ぼんやりと本を読んだり、テレビを見て過ごす。
本は、嵐山光三郎『悪党芭蕉』。
テレビは『鶴瓶の家族に乾杯』。被災地、石巻への再訪編だ。見ながら、ぽろぽろ泣けてくる。笑福亭鶴瓶の飾らない人柄、地元の方々の健気な姿が胸に迫る。
昨年の夏、私は仕事で福島へ行った。その時は郡山と福島で仕事をした。この福島を代表する2市では、現在1時間あたりの放射線量が、私の住む地域とは一桁違うのだ。一緒に仕事をした方たちを思う。皆、朴訥とした優しい人たちだった。
私の愛読している、TVブロスという雑誌があって、その最新号に福島訪問記が載っている。(この雑誌は、原発事故直後にいち早くメルトダウンを指摘していた。)そこでは、目に見えぬ放射能の不安を抱えながら、日常を生きる人々の姿が綴られている。「現場から距離が遠い人ほど放射能を不安に感じる」という言葉が重い。
写真は、昔、福島で買った会津焼のお地蔵様。原発事故の一日も早い収束を祈る。

2011年5月26日木曜日

六代目三遊亭圓生

昭和の名人といえば、文楽・志ん生・圓生である。
そして、この中で私が間に合っているのは、圓生だけなのである。
もしかしたら、私が噺を聴いている中で最も上手いのが、この圓生ではあるまいか。
小学生の高学年の頃だったか、テレビで『包丁』を観た。
『包丁』という噺は、女房と別れようとした男が、友達に女房に言い寄らせる噺だ。およそ小学生が聴くような噺じゃない。でも、これがよかった。子ども心に上手いなあと思わせるものだった。特に酒を飲みがら図々しく勝手につまみを出し、さらには女房に手を出そうとする場面の上手さといったらなかった。

**課題内容:** 本文のうち「私の愛読している、TVブロス」を含む箇所から書き始め、「小学生の高学年の頃だったか、テレビで『包丁』を観た。」で終えて書き写してください。その際、「圓生」はすべて「円生」に置き換えてください。

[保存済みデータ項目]
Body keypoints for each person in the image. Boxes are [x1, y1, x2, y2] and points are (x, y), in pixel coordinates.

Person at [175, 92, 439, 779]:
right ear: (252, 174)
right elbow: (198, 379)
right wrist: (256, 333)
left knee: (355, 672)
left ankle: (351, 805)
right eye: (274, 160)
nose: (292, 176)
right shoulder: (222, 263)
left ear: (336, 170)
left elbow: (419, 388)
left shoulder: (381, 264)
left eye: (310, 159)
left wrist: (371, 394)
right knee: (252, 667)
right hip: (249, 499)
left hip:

**解答例:**
私の愛読している、TVブロスという雑誌があって、その最新号に福島訪問記が載っている。(この雑誌は、原発事故直後にいち早くメルトダウンを指摘していた。)そこでは、目に見えぬ放射能の不安を抱えながら、日常を生きる人々の姿が綴られている。「現場から距離が遠い人ほど放射能を不安に感じる」という言葉が重い。
写真は、昔、福島で買った会津焼のお地蔵様。原発事故の一日も早い収束を祈る。

2011年5月26日木曜日

六代目三遊亭円生

昭和の名人といえば、文楽・志ん生・円生である。
そして、この中で私が間に合っているのは、円生だけなのである。
もしかしたら、私が噺を聴いている中で最も上手いのが、この円生ではあるまいか。
小学生の高学年の頃だったか、テレビで『包丁』を観た。